SUPPLIED RECORDS -

═══

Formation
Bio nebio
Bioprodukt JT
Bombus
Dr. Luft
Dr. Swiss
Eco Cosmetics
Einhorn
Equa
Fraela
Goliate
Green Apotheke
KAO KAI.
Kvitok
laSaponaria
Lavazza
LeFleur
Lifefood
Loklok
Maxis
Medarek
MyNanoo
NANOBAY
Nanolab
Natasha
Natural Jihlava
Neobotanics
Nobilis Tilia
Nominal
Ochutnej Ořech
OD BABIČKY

═══

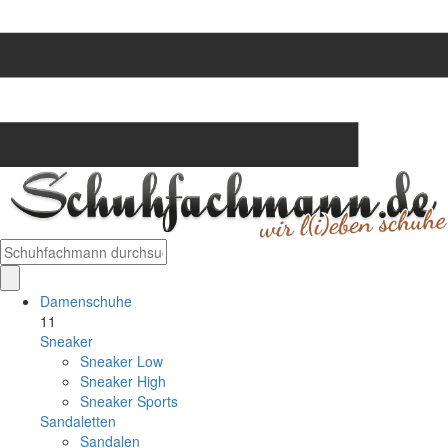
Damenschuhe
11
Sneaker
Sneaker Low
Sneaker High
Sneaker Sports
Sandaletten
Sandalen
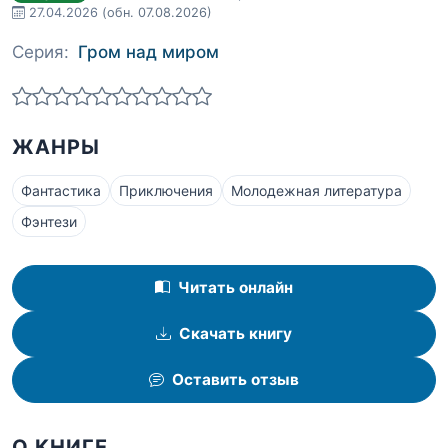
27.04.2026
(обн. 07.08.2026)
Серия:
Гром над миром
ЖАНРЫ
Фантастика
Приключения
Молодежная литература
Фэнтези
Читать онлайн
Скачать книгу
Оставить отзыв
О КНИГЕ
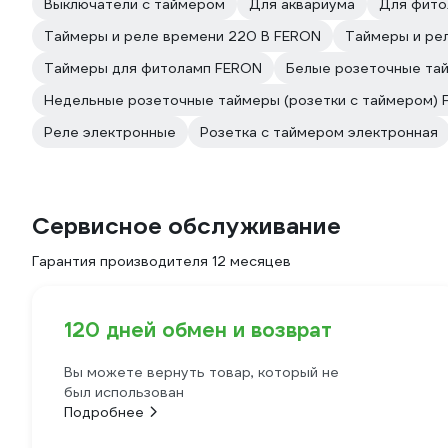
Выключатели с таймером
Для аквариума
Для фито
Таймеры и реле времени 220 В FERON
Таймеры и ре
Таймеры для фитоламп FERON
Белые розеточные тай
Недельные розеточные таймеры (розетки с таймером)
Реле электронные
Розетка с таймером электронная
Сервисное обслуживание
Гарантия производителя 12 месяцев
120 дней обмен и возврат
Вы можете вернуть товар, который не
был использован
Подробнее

═══

TASK TO COMPLETE - Find "Sneaker" in the preceding records. Copy each line that holds it.

THE ANSWER -
Sneaker
Sneaker Low
Sneaker High
Sneaker Sports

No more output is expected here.